Negatives are refused by default. Plain base-2 has no sign, so the tool rejects -5 unless you switch into signed mode by ticking Signed (two's complement) and picking a bit width.
Signed mode needs a bit width. Once signed is on, the converter has to know whether you mean an 8-, 16-, 32-, or 64-bit field. Values outside the range — -129 at 8 bits, or 200 at 8 bits — are rejected instead of being silently truncated.
No fractional input. 0.5 and 3.14 are not integers, so the tool refuses them. Real-number conversion is an IEEE-754 problem, not a base-conversion one.
BigInt removes the 2⁵³ ceiling. Plain JavaScript Number starts to lose precision above 2⁵³, but this converter routes the value through BigInt, so a 30-digit decimal still produces an exact bit string.
Thousands separators are not parsed. 1,024 with a comma is rejected; type 1024 instead. Stray whitespace at the ends is tolerated, but embedded punctuation is not.

Need to go the other way? The binary to decimal converter reverses every example above, and the binary to hex converter compresses 8-bit groups into two hex digits when the binary form gets unwieldy. For converting plain English to and from binary instead of numeric values, hop over to the binary code translator.

Frequently asked questions

How do I convert a decimal number like 42 to binary by hand?

Divide repeatedly by 2 and collect remainders bottom-up: 42÷2=21 r0, 21÷2=10 r1, 10÷2=5 r0, 5÷2=2 r1, 2÷2=1 r0, 1÷2=0 r1. Reading bottom to top gives 101010.

Does this tool support fractional decimals like 0.625?

No — only non-negative integers. Fractional binary (e.g. 0.101) requires IEEE-754 floating-point context and isn't covered by this converter.

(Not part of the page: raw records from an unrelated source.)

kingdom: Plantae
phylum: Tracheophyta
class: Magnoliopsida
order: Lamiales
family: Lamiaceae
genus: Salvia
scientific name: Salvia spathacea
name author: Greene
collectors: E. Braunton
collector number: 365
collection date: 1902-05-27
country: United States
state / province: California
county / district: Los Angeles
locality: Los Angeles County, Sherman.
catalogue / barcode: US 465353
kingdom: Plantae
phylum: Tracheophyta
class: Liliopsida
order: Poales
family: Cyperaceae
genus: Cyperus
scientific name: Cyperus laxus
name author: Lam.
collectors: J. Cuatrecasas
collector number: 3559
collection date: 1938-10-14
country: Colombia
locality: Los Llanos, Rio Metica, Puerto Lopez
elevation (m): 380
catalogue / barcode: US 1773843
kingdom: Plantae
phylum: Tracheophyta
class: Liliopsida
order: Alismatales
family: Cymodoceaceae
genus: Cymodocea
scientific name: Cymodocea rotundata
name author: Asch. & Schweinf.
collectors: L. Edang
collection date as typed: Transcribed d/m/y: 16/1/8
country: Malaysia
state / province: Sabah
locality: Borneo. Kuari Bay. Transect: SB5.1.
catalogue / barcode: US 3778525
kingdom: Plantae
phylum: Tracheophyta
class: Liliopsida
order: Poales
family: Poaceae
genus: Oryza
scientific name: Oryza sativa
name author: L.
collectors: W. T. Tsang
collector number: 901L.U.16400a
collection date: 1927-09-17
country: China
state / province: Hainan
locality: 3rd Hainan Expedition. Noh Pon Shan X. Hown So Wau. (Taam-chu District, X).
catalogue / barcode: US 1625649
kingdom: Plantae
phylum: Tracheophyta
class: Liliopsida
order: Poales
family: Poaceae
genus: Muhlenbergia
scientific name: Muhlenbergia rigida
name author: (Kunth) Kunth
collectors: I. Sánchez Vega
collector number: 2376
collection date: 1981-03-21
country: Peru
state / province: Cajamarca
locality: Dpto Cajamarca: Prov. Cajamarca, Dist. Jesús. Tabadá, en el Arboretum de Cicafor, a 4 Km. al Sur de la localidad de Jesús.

Can I convert negative numbers?

Not directly. The tool rejects negative input because plain binary has no sign. For signed values you must choose a representation (sign-magnitude, two's complement) and a bit-width first.

What is the largest decimal I can enter?

Any positive integer that fits in 100,000 characters. The output uses BigInt so a 30-digit decimal still converts cleanly — no silent rounding above 2^53.

Why does 10 become 1010 instead of 0000 1010?

The minimal binary representation drops leading zeros by default. If you need a fixed bit-width (e.g. 8 bits per byte), pad the result manually with leading zeros.

How do I enable signed (two's complement) output?

Tick the Signed checkbox that appears under Options once Decimal → Binary mode is active, then pick a bit width (8/16/32/64). The converter will then accept negatives and encode them as two's complement — for example −1 in 8-bit becomes 11111111, and −128 becomes 10000000. Leave the box unchecked for plain magnitude output.

Why is 3.14 rejected even though my calculator accepts it?

This is an integer-only converter. Real numbers like 3.14 or 0.5 need IEEE-754 floating-point context (sign bit, exponent, mantissa) which is a different problem than base conversion — so the tool refuses fractional input instead of silently dropping the part after the dot.

How does the converter handle numbers larger than 2^53?

It uses JavaScript BigInt throughout, so there is no 53-bit precision ceiling. A 50-digit decimal converts exactly, with no rounding and no scientific-notation surprises. The only practical limit is the 100,000-character input cap.